Sunday, June 3, 2007

A Primer for Building Online Community

A Primer for Building Online Community | Marketing Profs Daily Fix Blog

I’ve enjoyed Toby Bloomberg’s post on building online communities, clarifying the 3 distinctive elements, a place to join, a member directory and mechanisms to connect with other members.

If you’re starting up a community, you need to be willing to spend substantial time animating the community during startup. In this phase, the communication remains ‘few to many’, as with non-community websites. After a while, readers start to react - the communication shifts towards many to few. But what you’re really after is many to many communication, i.e. readers talking to each other about your project.
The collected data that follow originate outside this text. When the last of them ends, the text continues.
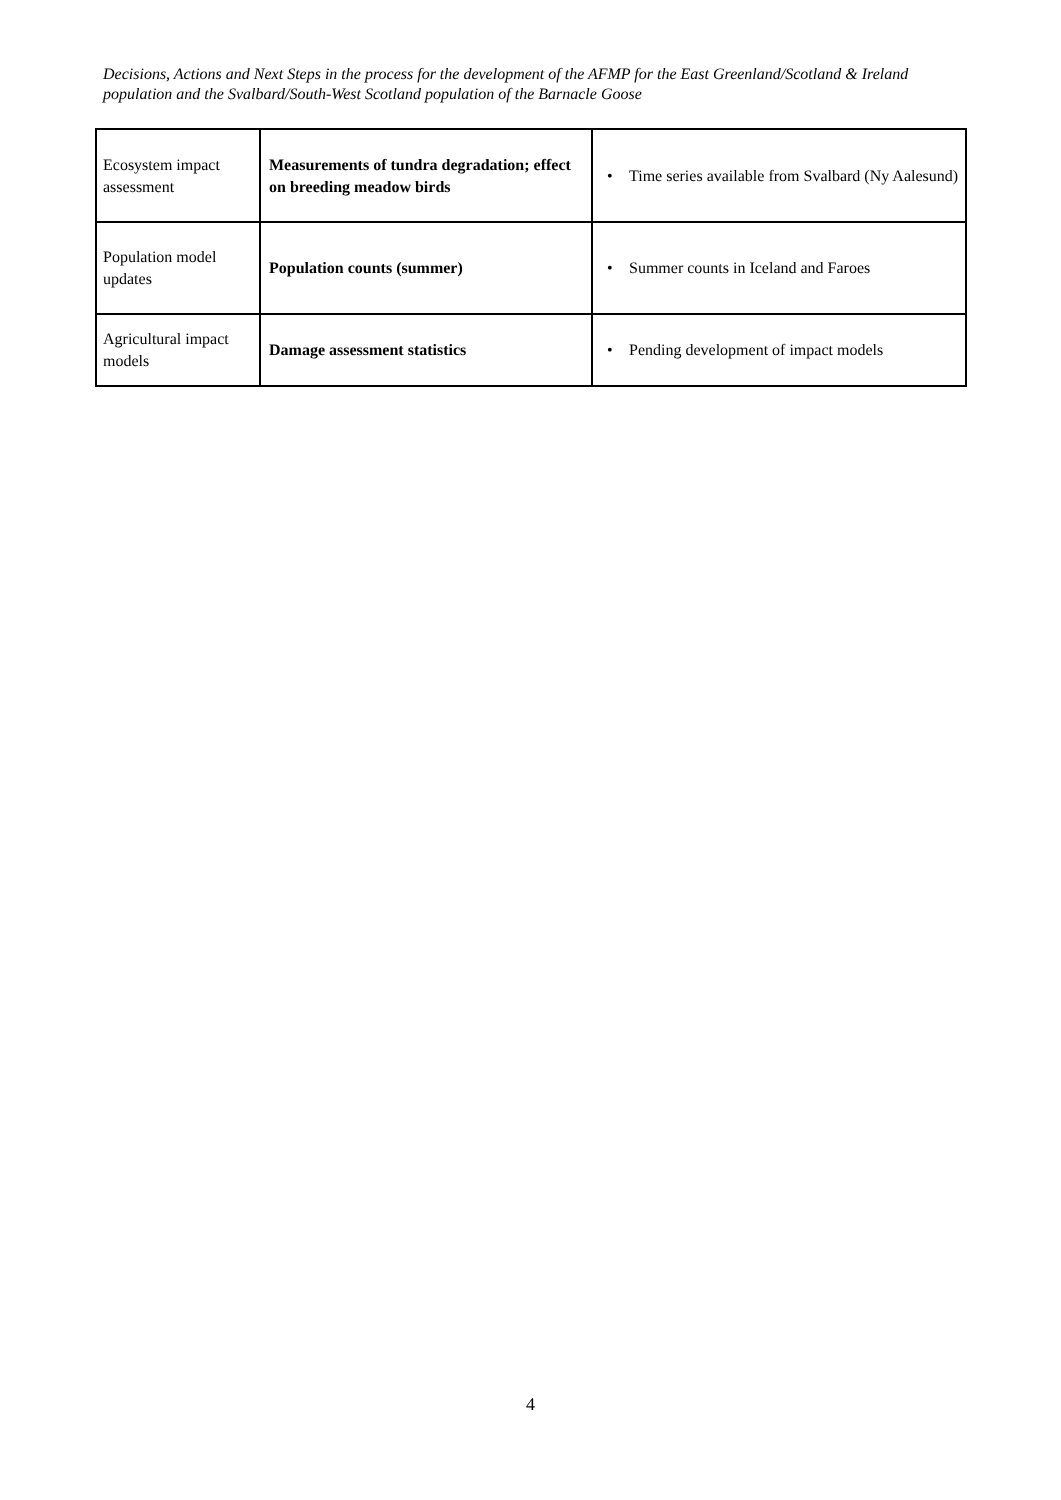Decisions, Actions and Next Steps in the process for the development of the AFMP for the East Greenland/Scotland & Ireland population and the Svalbard/South-West Scotland population of the Barnacle Goose
| Ecosystem impact assessment | Measurements of tundra degradation; effect on breeding meadow birds | • Time series available from Svalbard (Ny Aalesund) |
| Population model updates | Population counts (summer) | • Summer counts in Iceland and Faroes |
| Agricultural impact models | Damage assessment statistics | • Pending development of impact models |
4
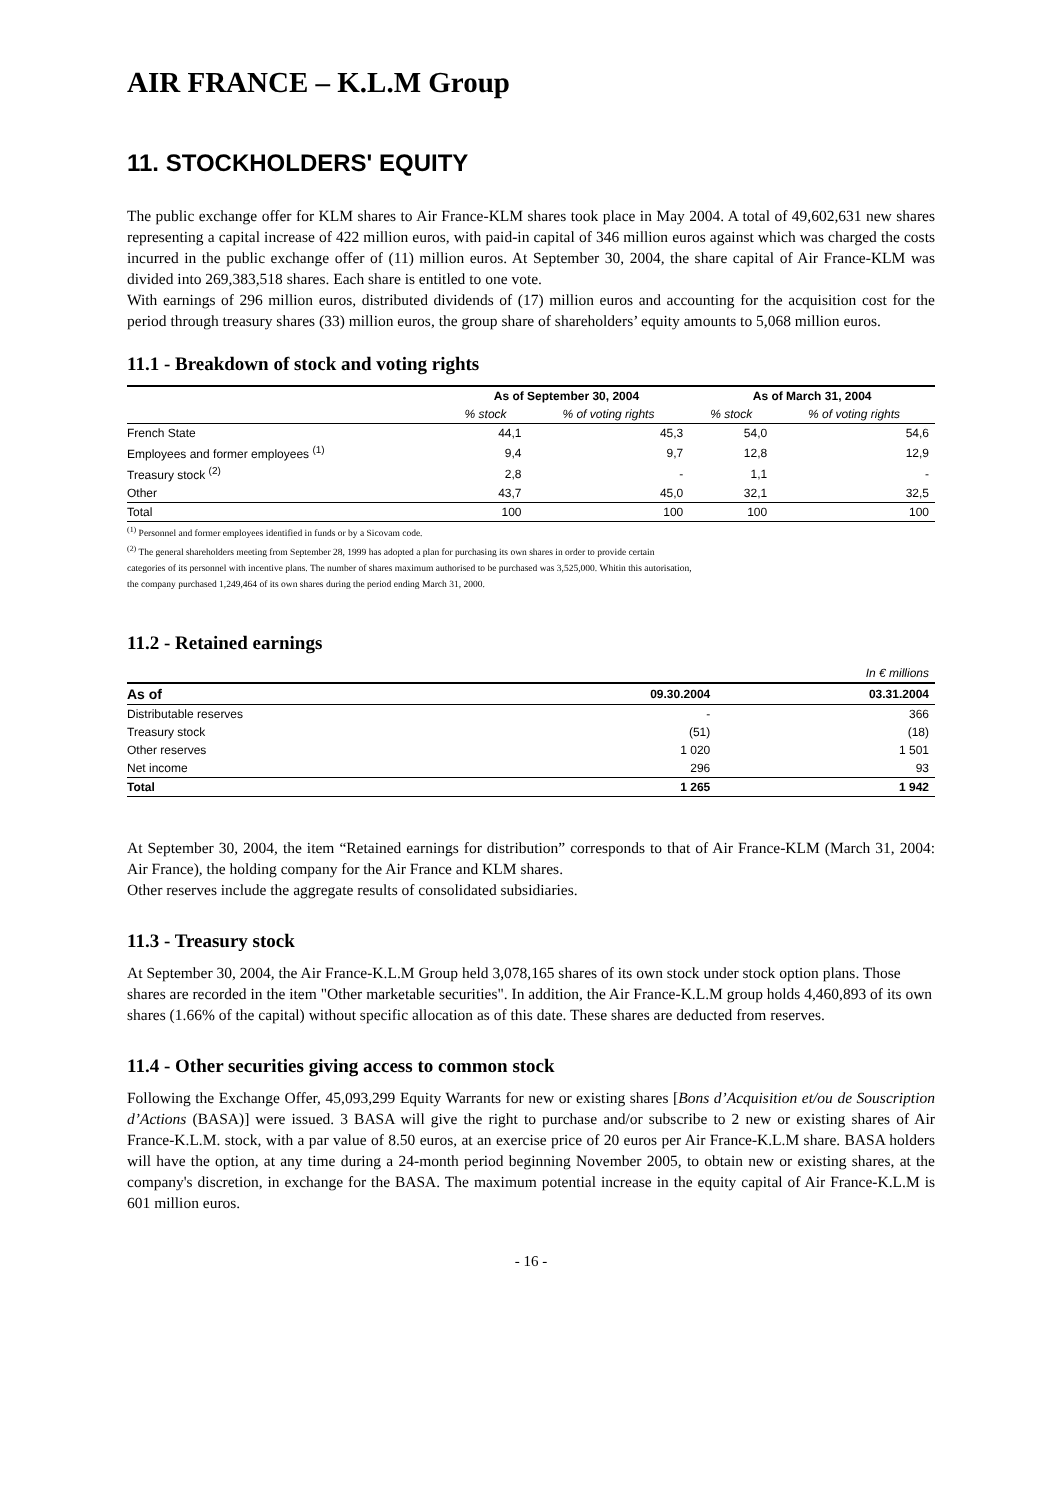AIR FRANCE – K.L.M Group
11. STOCKHOLDERS' EQUITY
The public exchange offer for KLM shares to Air France-KLM shares took place in May 2004. A total of 49,602,631 new shares representing a capital increase of 422 million euros, with paid-in capital of 346 million euros against which was charged the costs incurred in the public exchange offer of (11) million euros. At September 30, 2004, the share capital of Air France-KLM was divided into 269,383,518 shares. Each share is entitled to one vote.
With earnings of 296 million euros, distributed dividends of (17) million euros and accounting for the acquisition cost for the period through treasury shares (33) million euros, the group share of shareholders’ equity amounts to 5,068 million euros.
11.1 - Breakdown of stock and voting rights
| | As of September 30, 2004 | | As of March 31, 2004 | |
| --- | --- | --- | --- | --- |
| | % stock | % of voting rights | % stock | % of voting rights |
| French State | 44,1 | 45,3 | 54,0 | 54,6 |
| Employees and former employees <sup>(1)</sup> | 9,4 | 9,7 | 12,8 | 12,9 |
| Treasury stock <sup>(2)</sup> | 2,8 | - | 1,1 | - |
| Other | 43,7 | 45,0 | 32,1 | 32,5 |
| Total | 100 | 100 | 100 | 100 |
<sup>(1)</sup> Personnel and former employees identified in funds or by a Sicovam code.
<sup>(2)</sup> The general shareholders meeting from September 28, 1999 has adopted a plan for purchasing its own shares in order to provide certain
categories of its personnel with incentive plans. The number of shares maximum authorised to be purchased was 3,525,000. Whitin this autorisation,
the company purchased 1,249,464 of its own shares during the period ending March 31, 2000.
11.2 - Retained earnings
| In € millions | | |
| As of | 09.30.2004 | 03.31.2004 |
| Distributable reserves | - | 366 |
| Treasury stock | (51) | (18) |
| Other reserves | 1 020 | 1 501 |
| Net income | 296 | 93 |
| Total | 1 265 | 1 942 |
At September 30, 2004, the item “Retained earnings for distribution” corresponds to that of Air France-KLM (March 31, 2004: Air France), the holding company for the Air France and KLM shares.
Other reserves include the aggregate results of consolidated subsidiaries.
11.3 - Treasury stock
At September 30, 2004, the Air France-K.L.M Group held 3,078,165 shares of its own stock under stock option plans. Those shares are recorded in the item "Other marketable securities". In addition, the Air France-K.L.M group holds 4,460,893 of its own shares (1.66% of the capital) without specific allocation as of this date. These shares are deducted from reserves.
11.4 - Other securities giving access to common stock
Following the Exchange Offer, 45,093,299 Equity Warrants for new or existing shares [Bons d’Acquisition et/ou de Souscription d’Actions (BASA)] were issued. 3 BASA will give the right to purchase and/or subscribe to 2 new or existing shares of Air France-K.L.M. stock, with a par value of 8.50 euros, at an exercise price of 20 euros per Air France-K.L.M share. BASA holders will have the option, at any time during a 24-month period beginning November 2005, to obtain new or existing shares, at the company's discretion, in exchange for the BASA. The maximum potential increase in the equity capital of Air France-K.L.M is 601 million euros.
- 16 -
Such project requires a few considerations …
  • communities do not run on their own; if blogging is a marathan, communities are a single or double thriatlon
  • since you open up a community website to active user participation, security is a constant concern
  • even without malicious attempts, user interaction tends to create unstructured sites, and you may find yourself spending lots of time organising content
  • your policy to police the site - how to be fair but firm?
… as well as a few key ingredients
  1. The right mix between content and interaction. At least in the beginning, content dominates. If you’ve built a highly interactive site, but have no mechanism to populate it, prepare for some rough times.
  2. The right mix of builders and connectors. Not all users need/want the same privileges. Think about the types of users you want, and move users between types, depending on the role they choose to play.
  3. Technology: the choice of the right CMS for the job makes a difference between heaven and hell.
  4. Useability: a community website is a complex web application, that typically grows in a piecemeal fashion, but the visitor expects an integrated and intuitive user interface.
  5. Role model the behaviour you wish on the site
Are community sites suitable for b2b? They may be, but first you need to question why you would want it: to listen to customers, for market intelligence, to ask questions, a service to your industry, … Note that community sites are much more demanding on users, and you may be using up customer good will. You also need to consider whether you would wish to host the community under your corporate brand - online community projects are highly risky, and can easily damage your image.

If all these considerations come out favourably, you still need to consider whether your target audience is up-to-speed on internet technology, and large enough to build a lively community.

This explains why we have relatively few online b2b communities.